What this task involves: In the post about Jefferson County commissioners, what did Mary Buckelew plead guilty to?

That’s good because Langford’s other case in Federal court is moving ahead. Judge Karen Bowdre denied Langford’s request that the case filed by Central Alabama Pride be dismissed. Central Alabama Pride will be able to amend its complaints to address the deficiencies alleged by Langford.

Langford is being represented by Liberty Counsel, out of Orlando, Florida (but with offices in Virginia and ties to Liberty University and the Thomas Road Baptist Church crowd).

Why would Langford not use his local attorneys?

Two thoughts.

1. His local attorneys want nothing to do with the case because they understand that Langford was bullheaded in denying the same rights to Central Alabama Pride that he allows other groups, and that Birmingham is an inclusive city as evidenced by the resolution the council passed last year and that Langford was not being “inclusive.”

2. Liberty counsel provides pro bono legal assistance in the areas of religious liberty, the sanctity of human life and the traditional family according to their website. Somehow this case falls under that. But “pro bono?” Maybe Langford couldn’t get Bill Blount to pony up for these expenses. I don’t know.

Liberty Counsel is endorsed, on their website, at the bottom of the page I linked to, by dead people. James Kennedy, Bill Bright and Jerry Falwell are all dead, but give glowing endorsements. This is indicative of their dead ideas and backward thinking, I guess.

Hey watch the London Gay Men’s Chorus “Coming Out at Christmas.”

>Jefferson County Line Up

December 2, 2008

>Information in this post comes from these stories in the Birmingham News.

We live in a county that has elected criminals to its County Commission. Well, maybe they weren’t criminals before they ran for office. Maybe. But Jeff Germany, Chris McNair, Mary Buckelew, Gary White and now Larry Langford were all commissioners between 1986 and 2006.
Jeff Germany, convicted in 2006 of using social service programs to get taxpayer money for personal gain.

Chris McNair, convicted in 2006 of bribery and conspiracy tied to the sewer rebuilding program.

Mary Buckelew, pleaded guilty to obstruction of justice in sewer deal, after receiving Salvatore Ferragamo shoes and a handbag worth $1500, a $1400 spa treatment and $1119 more in items from the Italian designer store.

Gary White, convicted in 2008 of conspiracy and bribery tied to sewer program. His conviction was set aside and he is awaiting new trial.*

Larry Langford, indicted for bribery, conspiracy, fraud, money laundering and filing false income tax returns in 2008.

* I personally think White’s charges were politically motivated (Why Gary White Was Prosecuted). But still, five former County Commissioners, one of which is now the Mayor of the largest shrinking city in the state.

Why do the people of this county elect so many crooks? Or do they elect good people who can not resist the temptations set before them after they enter public life?

Various city and state officials have commented about what effect this will have on Birmingham’s near and distant future. Can a county teetering on bankruptcy and stacking up felons like cordwood attract entrepreneurs and business investors to locate in its largest city?

Many writers in Jefferson County, including me, find it difficult to avoid cynicism about this because we pay for the Rolexes and Ferragamo shoes every time we flush the toilet. To accept bribes at the expense of the people who elected you shows what you really think of those people.
Langford is such a hypocrite, urging inner city parents not to buy expensive clothes for their kids, and wearing a Rolex watch to his “Sackcloth and Ashes” show. He said he learned a lesson as a child after being beat with an electric cord by his mother and taken to juvy by his stepfather to be shown what happens to boys that steal after he was caught stealing money to buy oatmeal cookies.

Maybe its time for a few more lashes with the electric cord.

And maybe its time we look for different leadership qualities in those we elect to public office.

Dataset entries:
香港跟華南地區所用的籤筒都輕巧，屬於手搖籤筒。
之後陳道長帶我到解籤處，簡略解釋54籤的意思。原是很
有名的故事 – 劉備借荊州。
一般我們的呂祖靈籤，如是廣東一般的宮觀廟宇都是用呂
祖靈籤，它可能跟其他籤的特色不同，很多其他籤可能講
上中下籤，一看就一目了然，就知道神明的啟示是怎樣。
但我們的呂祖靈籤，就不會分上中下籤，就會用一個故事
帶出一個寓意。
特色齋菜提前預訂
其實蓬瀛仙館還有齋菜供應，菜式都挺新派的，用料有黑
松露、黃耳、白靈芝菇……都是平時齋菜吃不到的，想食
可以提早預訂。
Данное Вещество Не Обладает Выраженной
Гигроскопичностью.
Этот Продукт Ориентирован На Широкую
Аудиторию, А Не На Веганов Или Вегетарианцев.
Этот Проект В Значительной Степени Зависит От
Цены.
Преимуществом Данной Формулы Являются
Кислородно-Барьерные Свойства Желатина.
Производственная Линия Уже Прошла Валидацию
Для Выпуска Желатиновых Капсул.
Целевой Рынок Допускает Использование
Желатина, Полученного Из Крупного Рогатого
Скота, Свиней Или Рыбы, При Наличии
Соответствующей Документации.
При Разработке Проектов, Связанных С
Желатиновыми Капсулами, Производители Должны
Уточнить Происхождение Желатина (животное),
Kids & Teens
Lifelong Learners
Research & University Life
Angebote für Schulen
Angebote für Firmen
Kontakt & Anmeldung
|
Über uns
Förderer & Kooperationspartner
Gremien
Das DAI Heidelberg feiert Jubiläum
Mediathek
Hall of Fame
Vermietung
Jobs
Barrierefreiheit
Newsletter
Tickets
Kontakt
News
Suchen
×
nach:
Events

---

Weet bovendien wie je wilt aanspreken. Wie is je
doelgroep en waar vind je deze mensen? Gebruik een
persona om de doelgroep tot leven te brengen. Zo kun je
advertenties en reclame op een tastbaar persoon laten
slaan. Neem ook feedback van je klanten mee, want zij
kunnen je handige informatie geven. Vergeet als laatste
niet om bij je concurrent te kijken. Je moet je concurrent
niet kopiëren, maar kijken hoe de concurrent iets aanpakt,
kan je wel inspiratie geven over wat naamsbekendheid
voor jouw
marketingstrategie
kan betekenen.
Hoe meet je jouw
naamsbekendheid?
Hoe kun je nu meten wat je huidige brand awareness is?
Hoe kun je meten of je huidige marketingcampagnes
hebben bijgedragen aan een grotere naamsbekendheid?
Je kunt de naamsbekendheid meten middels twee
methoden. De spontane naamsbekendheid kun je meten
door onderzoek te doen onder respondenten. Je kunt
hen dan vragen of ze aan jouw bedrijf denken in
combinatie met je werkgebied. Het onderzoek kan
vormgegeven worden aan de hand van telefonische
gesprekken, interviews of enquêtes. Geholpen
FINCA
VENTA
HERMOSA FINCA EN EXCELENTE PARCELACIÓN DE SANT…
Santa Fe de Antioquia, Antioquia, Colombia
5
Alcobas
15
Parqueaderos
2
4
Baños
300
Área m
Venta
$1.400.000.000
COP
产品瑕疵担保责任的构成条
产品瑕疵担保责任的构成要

Answer section: Obstruction of justice in a sewer deal.